В Базеле… Был вечер. Я сидел на бревнах, у самой воды; напротив меня, на другом берегу, над скоплением остроконечных крыш и готических домишек, прилепившихся к набережной, высился базельский собор, — и все было прикрыто пеленою листвы… Это тоже было очень красиво, а особенно Рейн, который струился у моих ног и плескал волной в темноте».

Неутоляемое стремление вобрать в себя жизнь во всей ее полноте составляло постоянную основу тютчевского характера; уже на пороге старости он писал дочери Дарье, в то время двадцатипятилетней: «Вбирай же в себя полнее жизнь, тебя окружающую, впитывай ее в себя как можно больше…»

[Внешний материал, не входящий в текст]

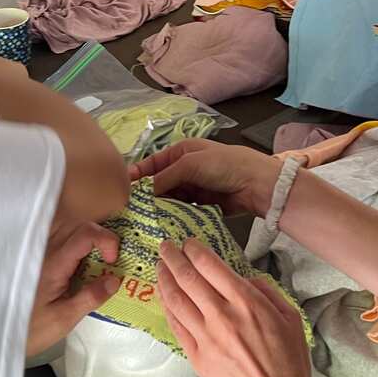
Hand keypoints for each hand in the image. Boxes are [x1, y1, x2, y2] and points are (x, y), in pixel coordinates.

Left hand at [26, 221, 120, 357]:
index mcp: (55, 263)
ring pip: (70, 230)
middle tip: (110, 261)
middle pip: (79, 226)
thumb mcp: (64, 319)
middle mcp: (47, 252)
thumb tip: (114, 279)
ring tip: (98, 262)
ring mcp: (42, 253)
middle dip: (101, 237)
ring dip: (89, 240)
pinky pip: (61, 241)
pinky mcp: (39, 260)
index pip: (85, 234)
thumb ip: (90, 297)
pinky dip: (77, 245)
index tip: (113, 261)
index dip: (106, 240)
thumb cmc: (32, 328)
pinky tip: (81, 265)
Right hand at [130, 140, 282, 217]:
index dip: (137, 175)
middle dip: (147, 196)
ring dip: (159, 208)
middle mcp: (184, 169)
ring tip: (143, 221)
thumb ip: (164, 178)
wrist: (256, 184)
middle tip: (130, 211)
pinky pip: (181, 211)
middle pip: (159, 183)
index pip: (152, 163)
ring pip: (168, 199)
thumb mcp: (190, 165)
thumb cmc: (223, 165)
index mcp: (181, 151)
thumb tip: (140, 192)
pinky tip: (162, 225)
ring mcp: (193, 188)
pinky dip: (172, 216)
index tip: (121, 189)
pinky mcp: (200, 205)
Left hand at [157, 238, 327, 376]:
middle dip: (173, 257)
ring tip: (159, 266)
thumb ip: (267, 292)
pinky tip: (163, 296)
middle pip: (188, 278)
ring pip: (176, 300)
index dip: (194, 250)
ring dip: (164, 278)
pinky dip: (167, 306)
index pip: (210, 266)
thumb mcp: (291, 318)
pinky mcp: (196, 357)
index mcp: (247, 302)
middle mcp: (222, 316)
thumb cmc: (290, 364)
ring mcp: (205, 338)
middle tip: (165, 246)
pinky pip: (176, 325)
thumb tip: (245, 280)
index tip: (188, 242)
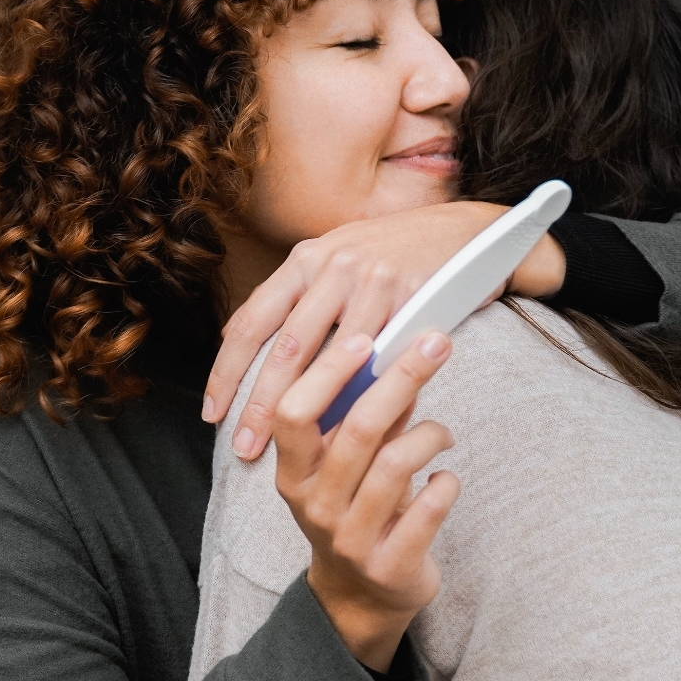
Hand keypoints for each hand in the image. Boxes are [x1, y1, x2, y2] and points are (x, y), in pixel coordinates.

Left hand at [204, 200, 565, 459]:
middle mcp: (331, 264)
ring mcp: (372, 278)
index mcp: (305, 259)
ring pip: (331, 355)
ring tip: (298, 448)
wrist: (467, 231)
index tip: (213, 413)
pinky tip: (353, 426)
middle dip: (259, 401)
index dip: (227, 371)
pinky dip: (364, 394)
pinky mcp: (412, 294)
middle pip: (284, 344)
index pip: (252, 320)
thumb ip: (303, 302)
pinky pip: (383, 354)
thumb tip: (256, 352)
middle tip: (244, 446)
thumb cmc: (396, 256)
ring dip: (311, 409)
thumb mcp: (339, 263)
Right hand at [273, 329, 459, 670]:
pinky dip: (446, 483)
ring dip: (431, 436)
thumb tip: (395, 352)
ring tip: (444, 434)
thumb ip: (365, 415)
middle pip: (356, 429)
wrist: (359, 597)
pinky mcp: (390, 565)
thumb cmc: (354, 510)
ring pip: (396, 465)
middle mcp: (314, 504)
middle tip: (436, 344)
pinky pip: (428, 508)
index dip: (328, 372)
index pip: (294, 411)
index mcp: (293, 472)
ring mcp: (350, 539)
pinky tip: (445, 480)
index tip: (367, 339)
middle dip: (402, 378)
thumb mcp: (347, 464)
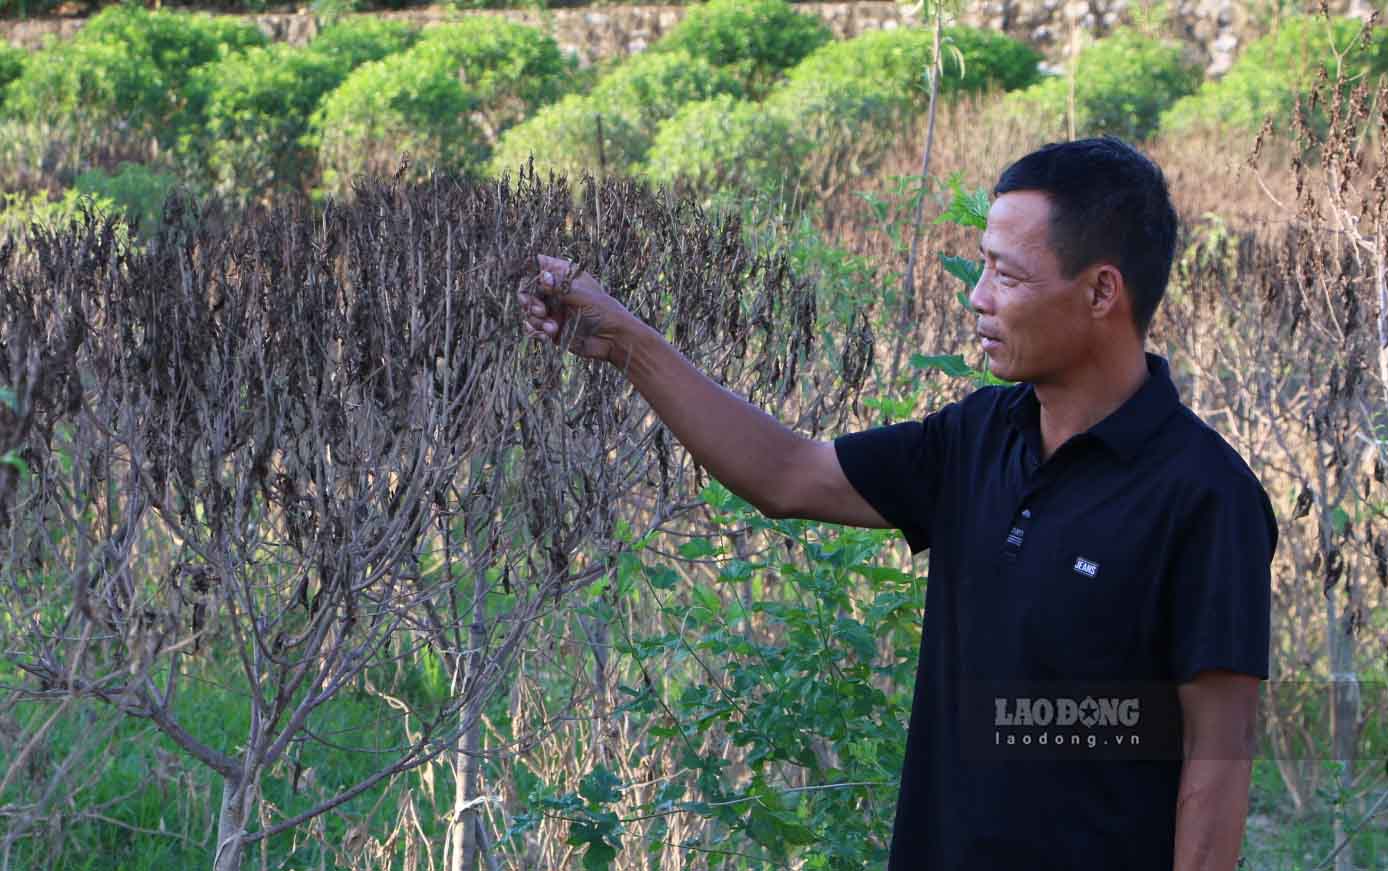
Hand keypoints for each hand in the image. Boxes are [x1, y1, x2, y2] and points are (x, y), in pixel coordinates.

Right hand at [518, 254, 637, 362]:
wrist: (613, 339)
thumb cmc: (604, 311)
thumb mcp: (582, 296)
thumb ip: (560, 286)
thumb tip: (542, 277)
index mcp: (565, 276)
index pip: (540, 265)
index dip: (531, 271)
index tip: (534, 283)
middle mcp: (556, 291)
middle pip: (528, 289)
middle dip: (529, 301)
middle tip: (540, 311)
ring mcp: (553, 309)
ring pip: (529, 310)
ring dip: (535, 319)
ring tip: (552, 328)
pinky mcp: (552, 328)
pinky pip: (533, 327)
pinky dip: (536, 331)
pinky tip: (546, 336)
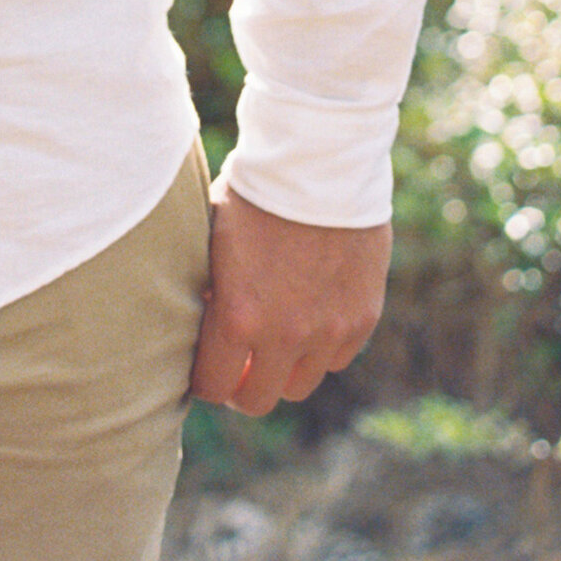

Тютчев жадно вглядывался, конечно же, не только в ландшафты Европы. Его мюнхенский сослуживец и на какое-то время — в тридцатых годах — ближайший друг, князь Иван Гагарин писал о нем:

«Богатство, почести и самая слава имели мало привлекательности для него. Самым большим, самым глубоким наслаждением для него было присутствовать на зрелище, которое развертывается в мире, с неослабевающим любопытством следить за всеми его изменениями… В людях его привлекал тоже спектакль, который представляли собой души…»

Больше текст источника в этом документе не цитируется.